How to replace all occurrences in a string in R?

Use str_replace_all(x, "pattern", "new") from stringr or gsub("pattern", "new", x) from base R. Both replace every match. With stringr you also get fixed() for literal patterns, regex(ignore_case = TRUE) for case-insensitive replacement, and named-vector dictionaries for multi-pattern substitution.

How do I replace many patterns at once with str_replace_all?
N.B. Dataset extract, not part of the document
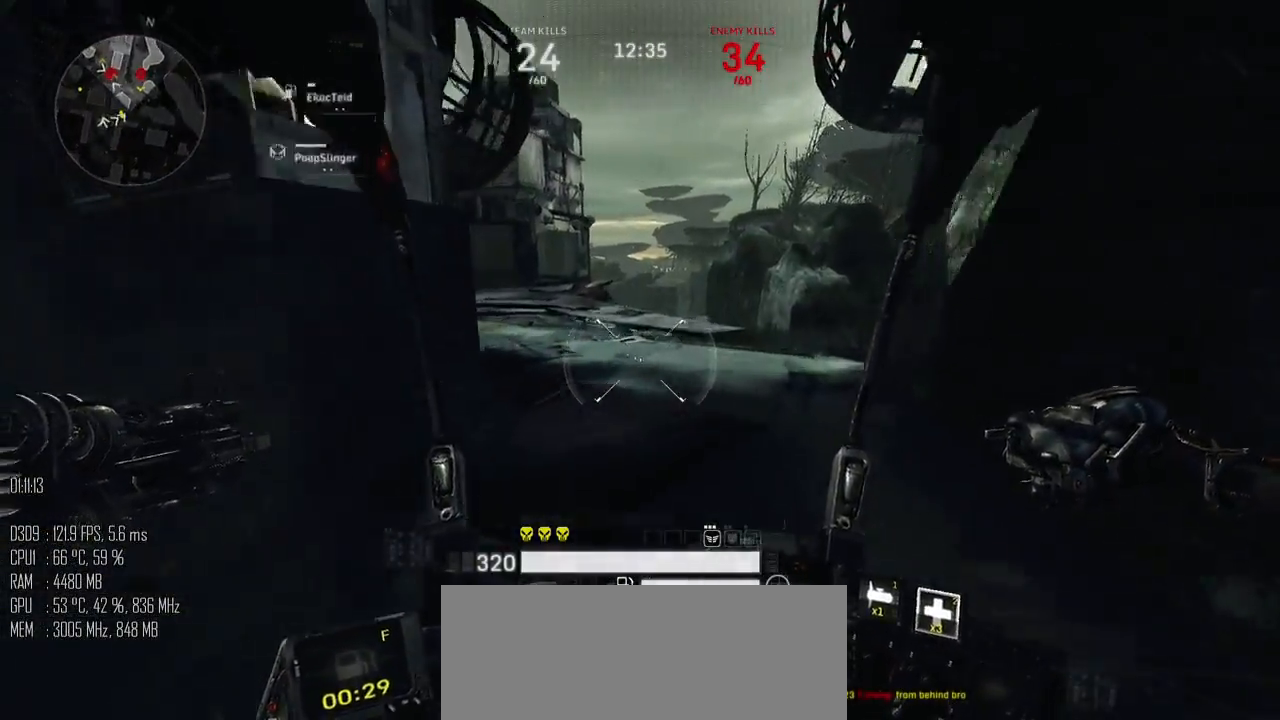
{"keys": ["d", "w"], "mouse": [], "mouse_move": "left", "events": [[467, "d", "down"]]}
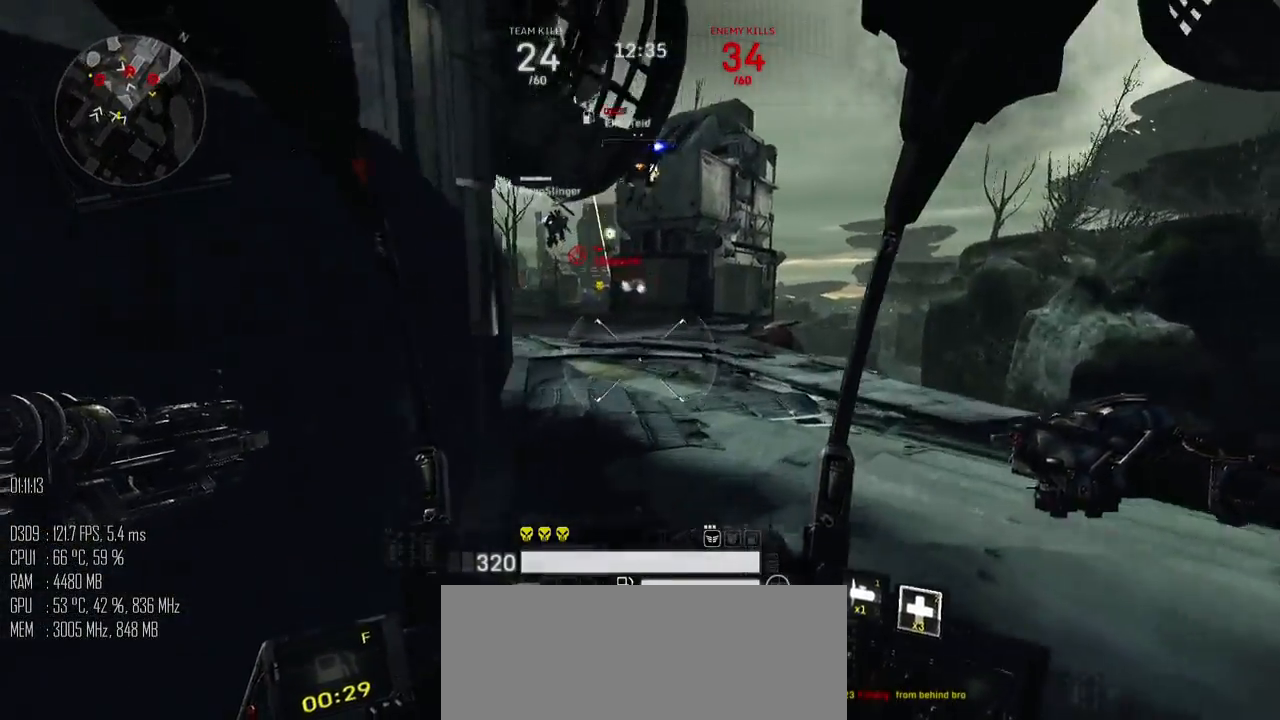
{"keys": ["w"], "mouse": [], "mouse_move": "up", "events": [[134, "d", "up"], [417, "mouse_left", "down"], [484, "mouse_left", "up"]]}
Pass a named character vector as the second argument: str_replace_all(x, c("apple" = "A", "banana" = "B")). Each name is searched as a regex, and each value replaces its match. All substitutions run in one pass, so earlier replacements never feed into later ones.

How is str_replace_all different from gsub?

For simple regex replacements they produce identical output. str_replace_all() adds three capabilities gsub() lacks: named-vector dictionaries, function callbacks in the replacement, and consistent NA-in NA-out semantics. gsub() wins when you want zero dependencies, since it ships with base R.